Presentation Open Access
Presentation given at PIDapalooza, Dublin, 23rd of January 2019
This content is also available on IPFS, packaged using the DataCrate convention: ipfs://QmdhEQrRvvo6mY4iyNz544xChM6nmrJbefvnYNEtVTQzz5 (note, for convenience, this currently links to the ipfs.io http gateway service)
At the risk of causing some respected members of the Pidapalooza community to stab themselves in the eyeball (see https://doi.org/10.6084/m9.figshare.5914312.v1), this session will explore content-addressing of research outputs through the Interplanetary FileSystem (IPFS) and how this approach relates to existing persistent identifier infrastructures.
Research data is driving some new PID requirements. Linking versioned DOIs has been explored in various working groups and implemented on various popular platforms (Figshare, Zenodo, F1000). There is also renewed interest in the idea of data packaging (https://rd-alliance.org/approaches-research-data-packaging-rda-11th-plenary-bof-meeting) and research objects (http://www.researchobject.org/ro2018/) in RDA and related groups as a practical means of bundling data with its metadata in a way that can be easily cited and transmitted as a single payload. Finally, several groups are exploring how best to directly reference content in PID metadata using cryptographic hashing. For example, the Freya project is looking at how best to allow “direct access to content associated with a DOI” (see https://github.com/datacite/freya/issues/2) and RDA is tackling similar issues in the PID Kernel Information Working Group (https://www.rd-alliance.org/groups/pid-kernel-information-wg). This all suggests an appetite for greater consensus around linking PIDs to versioned (and therefore immutable), self-describing, directly accessible content.
The tl;dr of IPFS is that all content on the web/network can be referenced not by where it is located (a particular server or server farm, referenced by a DNS/domain lookup), but by cryptographic identifiers derived from the content itself, allowing the protocol to retrieve the desired information from any node on the network, and removing some of the issues with content moving and drifting on the web. Like bittorrent, git and many others before it, cryptographic hashing plays a key role here, but IPFS aims to make this a ubiquitous, general purpose network protocol, comparable to HTTP URLs. Hashing digital content as a means of ensuring fixity/integrity of content will be familiar to Pidapalooza participants. Moreover, people working in the digital repository and cloud storage space, may well work with content-addressed storage of one form or another. However, the prospect of (relatively) widespread use of peer-to-peer content-addressing at web/network-level, as exemplified in particular by the Interplanetary File System (IPFS; ipfs.io), raises some interesting possibilities for how we manage and cite research data.
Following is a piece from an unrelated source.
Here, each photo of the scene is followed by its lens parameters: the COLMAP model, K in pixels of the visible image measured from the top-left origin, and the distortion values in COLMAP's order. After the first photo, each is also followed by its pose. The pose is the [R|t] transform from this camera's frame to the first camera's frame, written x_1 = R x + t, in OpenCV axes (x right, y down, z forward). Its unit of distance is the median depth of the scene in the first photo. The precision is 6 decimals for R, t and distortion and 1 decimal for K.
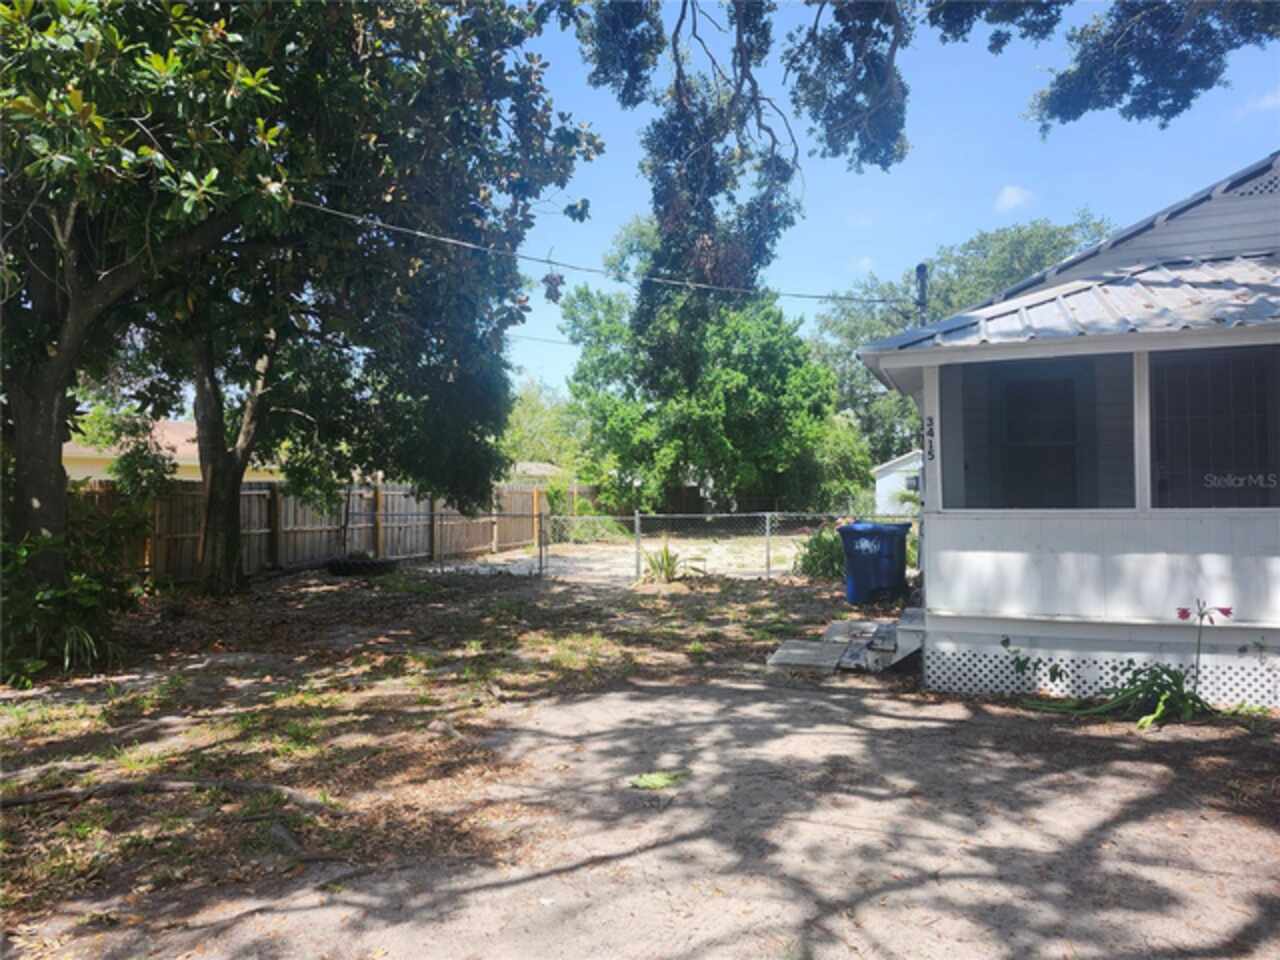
lens RADIAL K [[881.0, 0, 634.1], [0, 881.0, 474.2], [0, 0, 1]] dist [0.065832, -0.060732]
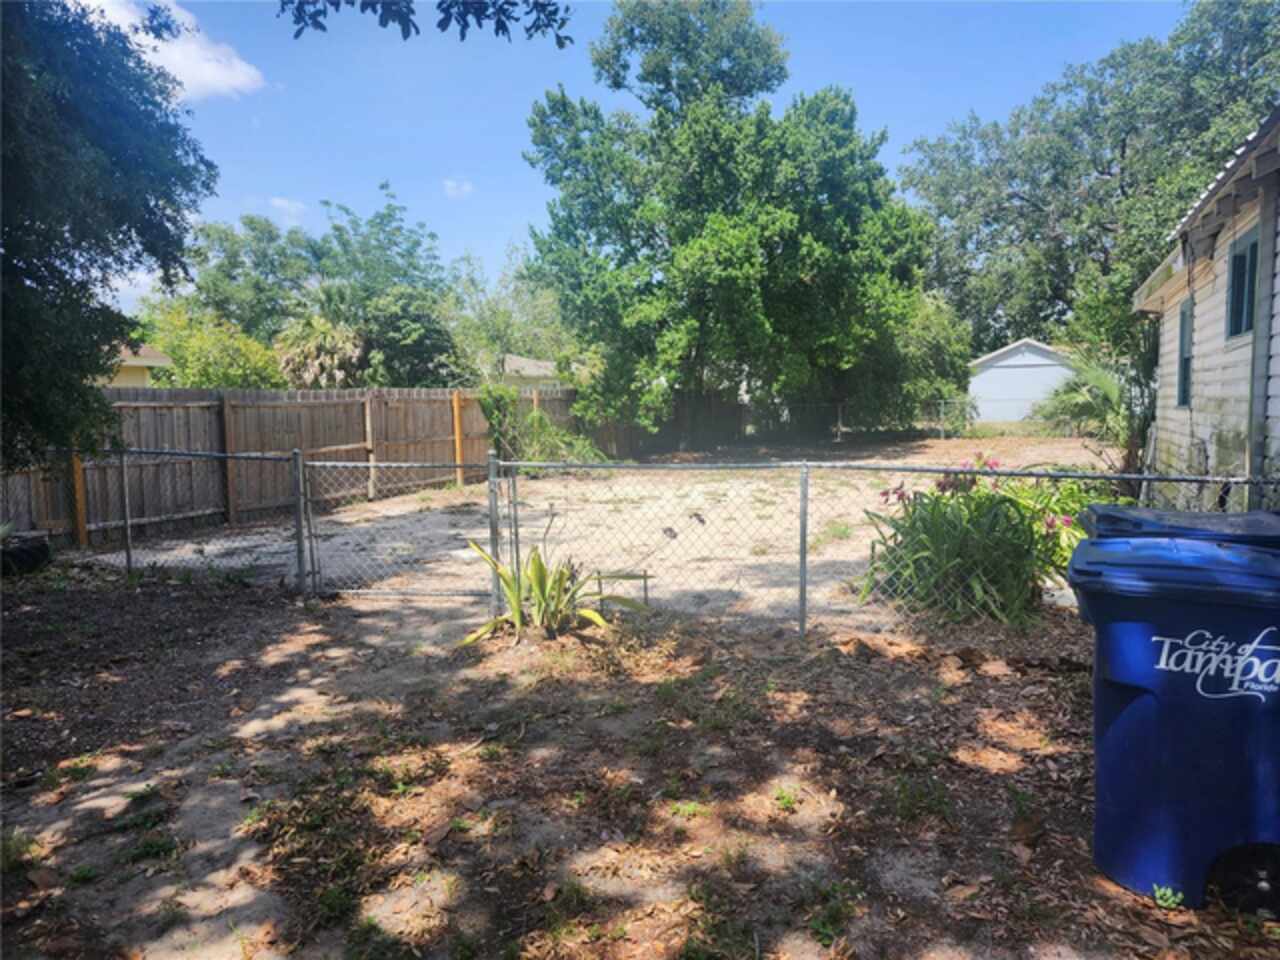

On the face of it, IPFS bakes *some* of the core PID use-cases, in particular handling location change and/or multi-resolution, right into the fabric of the network. However, by itself, IPFS is not a panacea. For example, although IPFS has built in ways to update hashing algorithms to deal with future hash collisions, this isn’t much good if you’ve cited something using a now broken hash. IPFS also has emerging specifications for metadata registry and for a mutable namespace to cater for updated content but again, from a PID perspective, these re-introduce some of the fragility of the HTTP web and also some of the familiar requirements for transparent, multi-stakeholder, and relatively centralised governance models that make PID schemes so trusted today.
This session will introduce the peer-to-peer content-addressed approach, exploring its benefits and weaknesses in terms of persistence and discuss how IPFS and related approaches can both leverage PID infrastructure and in turn be leveraged by PID infrastructures to address particular content distribution and referencing requirements.